23 février 2007

Réflexions:Quel était le tymbre de la voix de Danton?

Qu'est-ce qu'une voix ? Une simple voix ? C'est l'homme tout entier. Ou la femme. Voilà ce qu'on se disait en réécoutant Edith Piaf chanter. Inutile de
la voir, inutile de se la représenter : elle est là, frémissante, et sa voix vous emporte. Une voix, c'est un souffle, une empreinte. Une voix, c'est un
code unique, complexe.
"Allô !" A peine prononcée, cette formule magique dessine un visage. "C'est moi..." "Allô !" Ce seul mot, prononcé par le philosophe Emmanuel Levinas (1905-1995),
servait de signature. Dans sa manière de le prononcer, de l'expulser avec une panique de noyé, il signifiait toute sa vie, ou le pan caché d'une autre
vie, comme le raconte son biographe Salomon Malka (Levinas, la vie et la trace, Lattès, 2002). Et, quand Piaf s'étonne devant un homme qu'elle croise -
"Mais vous pleurez, Milord !" -, elle témoigne avec les mots d'un autre mais avec sa voix rauque de sa compassion et de son vrai visage.

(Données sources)
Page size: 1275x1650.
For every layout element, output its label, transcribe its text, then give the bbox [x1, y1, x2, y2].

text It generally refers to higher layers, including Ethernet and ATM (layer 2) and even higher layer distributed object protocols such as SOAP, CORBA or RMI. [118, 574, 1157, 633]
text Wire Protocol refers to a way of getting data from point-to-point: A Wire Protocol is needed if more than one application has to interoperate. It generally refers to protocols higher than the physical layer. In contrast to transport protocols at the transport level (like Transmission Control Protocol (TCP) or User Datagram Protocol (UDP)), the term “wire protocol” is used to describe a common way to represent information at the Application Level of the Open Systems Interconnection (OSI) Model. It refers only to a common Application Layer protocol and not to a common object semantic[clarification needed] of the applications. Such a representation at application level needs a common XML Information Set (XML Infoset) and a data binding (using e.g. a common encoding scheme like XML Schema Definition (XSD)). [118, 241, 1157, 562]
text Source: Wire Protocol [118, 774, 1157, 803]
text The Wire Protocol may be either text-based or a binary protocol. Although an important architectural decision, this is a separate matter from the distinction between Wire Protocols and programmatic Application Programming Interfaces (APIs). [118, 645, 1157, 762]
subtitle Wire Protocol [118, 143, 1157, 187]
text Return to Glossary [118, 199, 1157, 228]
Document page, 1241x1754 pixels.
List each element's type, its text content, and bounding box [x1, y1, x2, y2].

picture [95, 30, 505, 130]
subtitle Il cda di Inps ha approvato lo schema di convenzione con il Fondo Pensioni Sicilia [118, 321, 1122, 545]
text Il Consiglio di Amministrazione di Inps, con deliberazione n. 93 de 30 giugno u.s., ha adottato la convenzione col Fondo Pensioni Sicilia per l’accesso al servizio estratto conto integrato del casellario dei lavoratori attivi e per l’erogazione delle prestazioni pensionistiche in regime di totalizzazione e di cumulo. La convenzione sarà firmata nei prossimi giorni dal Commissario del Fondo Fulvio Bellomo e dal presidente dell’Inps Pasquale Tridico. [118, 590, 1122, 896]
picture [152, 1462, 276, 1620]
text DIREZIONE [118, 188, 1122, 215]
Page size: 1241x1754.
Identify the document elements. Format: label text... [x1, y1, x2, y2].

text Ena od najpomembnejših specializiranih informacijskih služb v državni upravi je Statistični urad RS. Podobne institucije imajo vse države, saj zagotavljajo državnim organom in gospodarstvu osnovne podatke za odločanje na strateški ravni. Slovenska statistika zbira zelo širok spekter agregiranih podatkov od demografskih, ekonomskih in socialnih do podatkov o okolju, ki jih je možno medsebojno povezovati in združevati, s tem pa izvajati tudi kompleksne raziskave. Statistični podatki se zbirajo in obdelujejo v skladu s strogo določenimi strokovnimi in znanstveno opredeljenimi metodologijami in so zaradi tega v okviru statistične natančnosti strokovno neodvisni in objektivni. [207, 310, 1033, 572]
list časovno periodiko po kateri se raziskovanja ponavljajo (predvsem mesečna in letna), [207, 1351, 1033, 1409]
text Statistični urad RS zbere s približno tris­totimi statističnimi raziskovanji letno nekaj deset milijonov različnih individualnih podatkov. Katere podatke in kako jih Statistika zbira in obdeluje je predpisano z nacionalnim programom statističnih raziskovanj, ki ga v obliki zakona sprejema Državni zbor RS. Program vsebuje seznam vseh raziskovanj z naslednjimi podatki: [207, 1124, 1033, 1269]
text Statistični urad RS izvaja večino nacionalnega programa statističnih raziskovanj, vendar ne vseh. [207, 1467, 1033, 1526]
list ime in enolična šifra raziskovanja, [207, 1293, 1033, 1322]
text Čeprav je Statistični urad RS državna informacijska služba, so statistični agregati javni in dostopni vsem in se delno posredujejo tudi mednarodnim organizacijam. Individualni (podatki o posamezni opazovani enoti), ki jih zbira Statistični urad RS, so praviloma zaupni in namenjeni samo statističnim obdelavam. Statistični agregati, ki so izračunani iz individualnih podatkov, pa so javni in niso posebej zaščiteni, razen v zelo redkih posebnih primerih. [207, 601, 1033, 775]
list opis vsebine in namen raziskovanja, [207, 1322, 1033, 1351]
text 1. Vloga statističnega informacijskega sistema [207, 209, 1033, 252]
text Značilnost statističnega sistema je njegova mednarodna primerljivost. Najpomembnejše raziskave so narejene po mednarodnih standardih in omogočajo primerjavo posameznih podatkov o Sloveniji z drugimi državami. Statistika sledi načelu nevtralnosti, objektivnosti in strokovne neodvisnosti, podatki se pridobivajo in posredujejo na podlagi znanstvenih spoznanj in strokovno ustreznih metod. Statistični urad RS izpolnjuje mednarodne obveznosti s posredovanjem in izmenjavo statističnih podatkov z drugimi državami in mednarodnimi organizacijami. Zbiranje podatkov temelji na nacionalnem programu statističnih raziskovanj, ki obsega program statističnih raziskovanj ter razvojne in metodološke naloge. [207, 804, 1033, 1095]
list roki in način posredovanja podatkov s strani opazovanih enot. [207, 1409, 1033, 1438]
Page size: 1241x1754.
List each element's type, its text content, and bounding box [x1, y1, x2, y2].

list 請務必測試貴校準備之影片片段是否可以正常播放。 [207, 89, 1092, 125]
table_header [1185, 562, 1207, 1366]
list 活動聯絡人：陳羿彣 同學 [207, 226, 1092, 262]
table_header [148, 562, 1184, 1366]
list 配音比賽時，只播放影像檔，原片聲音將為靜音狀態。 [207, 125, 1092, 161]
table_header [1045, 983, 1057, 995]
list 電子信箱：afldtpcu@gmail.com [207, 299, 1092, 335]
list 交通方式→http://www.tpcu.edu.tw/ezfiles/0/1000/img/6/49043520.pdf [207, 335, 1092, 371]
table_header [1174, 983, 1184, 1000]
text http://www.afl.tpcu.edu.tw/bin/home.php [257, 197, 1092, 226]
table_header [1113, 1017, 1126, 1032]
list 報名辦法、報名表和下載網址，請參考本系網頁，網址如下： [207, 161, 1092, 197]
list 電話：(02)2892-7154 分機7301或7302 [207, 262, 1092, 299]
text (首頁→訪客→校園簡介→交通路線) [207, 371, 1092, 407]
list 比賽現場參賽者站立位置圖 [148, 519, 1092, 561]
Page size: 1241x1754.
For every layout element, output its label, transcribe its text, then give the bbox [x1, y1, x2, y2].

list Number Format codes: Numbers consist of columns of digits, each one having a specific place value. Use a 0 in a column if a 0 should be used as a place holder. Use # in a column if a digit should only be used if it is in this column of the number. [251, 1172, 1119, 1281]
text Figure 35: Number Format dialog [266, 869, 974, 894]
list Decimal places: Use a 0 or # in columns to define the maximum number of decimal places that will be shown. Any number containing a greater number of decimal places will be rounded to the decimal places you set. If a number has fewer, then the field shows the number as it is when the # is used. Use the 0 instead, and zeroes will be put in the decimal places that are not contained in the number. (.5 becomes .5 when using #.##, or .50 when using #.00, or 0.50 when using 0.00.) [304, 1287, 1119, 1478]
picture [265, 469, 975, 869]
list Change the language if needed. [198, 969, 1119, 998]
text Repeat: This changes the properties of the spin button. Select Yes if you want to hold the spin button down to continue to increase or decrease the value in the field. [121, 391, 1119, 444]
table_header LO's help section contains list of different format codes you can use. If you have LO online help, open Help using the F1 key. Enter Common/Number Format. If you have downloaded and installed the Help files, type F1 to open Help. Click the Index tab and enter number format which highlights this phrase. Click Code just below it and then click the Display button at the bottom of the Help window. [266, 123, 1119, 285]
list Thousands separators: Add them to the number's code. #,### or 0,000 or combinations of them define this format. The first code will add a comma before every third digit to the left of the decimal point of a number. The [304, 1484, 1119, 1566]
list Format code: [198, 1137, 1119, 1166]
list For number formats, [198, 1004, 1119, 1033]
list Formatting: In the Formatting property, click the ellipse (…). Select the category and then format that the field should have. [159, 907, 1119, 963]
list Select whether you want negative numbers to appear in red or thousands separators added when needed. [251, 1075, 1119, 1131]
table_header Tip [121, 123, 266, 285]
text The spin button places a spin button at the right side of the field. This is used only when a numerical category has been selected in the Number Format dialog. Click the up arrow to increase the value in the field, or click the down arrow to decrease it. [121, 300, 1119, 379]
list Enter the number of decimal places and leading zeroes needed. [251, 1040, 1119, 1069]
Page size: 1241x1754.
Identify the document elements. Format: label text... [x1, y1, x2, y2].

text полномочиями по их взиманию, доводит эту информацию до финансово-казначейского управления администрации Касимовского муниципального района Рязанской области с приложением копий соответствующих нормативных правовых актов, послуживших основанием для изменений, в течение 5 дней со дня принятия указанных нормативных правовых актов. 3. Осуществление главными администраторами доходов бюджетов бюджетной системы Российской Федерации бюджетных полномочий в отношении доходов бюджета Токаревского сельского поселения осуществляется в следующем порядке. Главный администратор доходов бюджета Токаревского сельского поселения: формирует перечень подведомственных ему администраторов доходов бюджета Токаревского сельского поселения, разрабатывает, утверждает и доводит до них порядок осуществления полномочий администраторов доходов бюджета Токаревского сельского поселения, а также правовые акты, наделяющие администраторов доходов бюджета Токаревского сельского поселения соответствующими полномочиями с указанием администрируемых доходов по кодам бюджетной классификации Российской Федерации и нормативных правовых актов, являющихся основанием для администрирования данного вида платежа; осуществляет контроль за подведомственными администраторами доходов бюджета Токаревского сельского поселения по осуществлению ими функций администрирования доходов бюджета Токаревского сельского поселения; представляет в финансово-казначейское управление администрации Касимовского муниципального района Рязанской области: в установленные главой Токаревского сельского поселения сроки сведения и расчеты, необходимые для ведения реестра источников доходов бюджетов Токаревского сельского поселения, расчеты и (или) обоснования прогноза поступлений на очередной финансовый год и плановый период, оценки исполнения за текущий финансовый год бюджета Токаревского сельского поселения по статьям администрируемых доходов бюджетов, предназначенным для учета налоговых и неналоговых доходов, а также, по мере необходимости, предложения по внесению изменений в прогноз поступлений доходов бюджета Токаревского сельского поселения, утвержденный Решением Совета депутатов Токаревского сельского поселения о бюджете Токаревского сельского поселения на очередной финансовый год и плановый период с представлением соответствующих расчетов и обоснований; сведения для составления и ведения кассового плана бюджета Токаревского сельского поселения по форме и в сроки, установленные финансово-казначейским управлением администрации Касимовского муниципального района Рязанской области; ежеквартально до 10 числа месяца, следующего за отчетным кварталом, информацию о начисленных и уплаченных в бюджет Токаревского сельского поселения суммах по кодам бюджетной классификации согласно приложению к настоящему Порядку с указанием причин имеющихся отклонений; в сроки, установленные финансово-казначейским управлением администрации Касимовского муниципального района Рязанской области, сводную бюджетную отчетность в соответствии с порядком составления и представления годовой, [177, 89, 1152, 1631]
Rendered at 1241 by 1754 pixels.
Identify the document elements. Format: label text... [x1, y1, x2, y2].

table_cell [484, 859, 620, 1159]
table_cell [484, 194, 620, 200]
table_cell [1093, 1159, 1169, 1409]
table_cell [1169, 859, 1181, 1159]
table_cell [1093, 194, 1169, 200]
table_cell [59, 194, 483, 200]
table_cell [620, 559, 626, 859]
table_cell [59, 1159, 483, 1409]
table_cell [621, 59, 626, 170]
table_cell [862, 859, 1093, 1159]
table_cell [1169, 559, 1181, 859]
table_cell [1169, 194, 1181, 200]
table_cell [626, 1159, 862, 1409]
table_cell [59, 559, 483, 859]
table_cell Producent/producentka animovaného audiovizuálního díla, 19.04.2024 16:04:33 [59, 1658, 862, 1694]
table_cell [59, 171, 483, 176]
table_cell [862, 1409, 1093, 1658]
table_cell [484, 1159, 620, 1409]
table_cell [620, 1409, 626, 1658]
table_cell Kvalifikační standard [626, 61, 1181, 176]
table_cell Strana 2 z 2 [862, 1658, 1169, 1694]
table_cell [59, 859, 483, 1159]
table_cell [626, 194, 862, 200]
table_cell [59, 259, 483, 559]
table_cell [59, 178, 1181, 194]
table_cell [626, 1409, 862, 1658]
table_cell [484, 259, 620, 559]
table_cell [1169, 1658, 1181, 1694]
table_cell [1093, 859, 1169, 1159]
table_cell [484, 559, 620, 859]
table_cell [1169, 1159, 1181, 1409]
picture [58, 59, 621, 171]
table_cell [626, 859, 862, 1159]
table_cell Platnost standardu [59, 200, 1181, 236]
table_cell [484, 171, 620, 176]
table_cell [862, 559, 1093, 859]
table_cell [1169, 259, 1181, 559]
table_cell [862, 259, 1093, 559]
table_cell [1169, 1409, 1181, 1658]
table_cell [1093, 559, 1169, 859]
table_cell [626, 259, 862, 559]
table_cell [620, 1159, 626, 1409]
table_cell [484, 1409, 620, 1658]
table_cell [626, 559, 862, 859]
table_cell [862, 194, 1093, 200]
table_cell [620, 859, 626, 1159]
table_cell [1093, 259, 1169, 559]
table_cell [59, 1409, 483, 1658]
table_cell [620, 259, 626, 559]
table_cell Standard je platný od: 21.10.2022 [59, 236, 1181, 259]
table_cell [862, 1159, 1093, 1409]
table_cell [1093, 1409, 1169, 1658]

Exercices:
1. Récrivez plus brièvement le paragraphe du texte sur la voix qui commence par « Qu'est-ce qu'une voix ? », en gardant ses faits principaux.
2. Poursuivez le texte sur la voix après sa dernière phrase.

Réponses:
1. Une voix, c'est l'homme ou la femme tout entier : voilà ce qu'on se disait en réécoutant Edith Piaf. Sans la voir ni se la représenter, on la sent là, frémissante, et sa voix emporte. Une voix est un souffle, une empreinte, un code unique et complexe.

2.
La voix nue possède aussi le don unique de charrier avec elle le vent de l'Histoire. Une voix puissante peut faire se lever un peuple (celle du général
de Gaulle) ; une voix peut aussi le fasciner et le dompter (celle d'Hitler). La voix est un charme dont il ne faudrait pas laisser l'étude aux seuls spécialistes.
Quand surgit du parvis du Panthéon, en 1964, la voix vrillée d'André Malraux évoquant la Résistance et le combat de Jean Moulin (1899-1943), c'est toute
une génération qui reste marquée, comme frappée d'un sceau, par un timbre particulier, une emphase sidérante, le sortilège d'un discours porté par un grain
de voix exceptionnel.
Et chaque voix a son grain. Ce grain qui accroche, retient, irrite... Ce grain qui attrape. "Le grain, c'est le corps dans la voix qui chante, dans la main
qui écrit, dans le membre qui exécute", a relevé Roland Barthes. Le grain est une chair, il donne à la voix son épaisseur, sa compacité, sa sensualité.
C'est lui qui habite la voix, qui la fait chanter, murmurer, vibrer, éclater. C'est lui qui permet de contester l'assertion de Buffon, le grand Buffon
(1707-1788), qui disait dans une formule lapidaire : "Le style, c'est l'homme."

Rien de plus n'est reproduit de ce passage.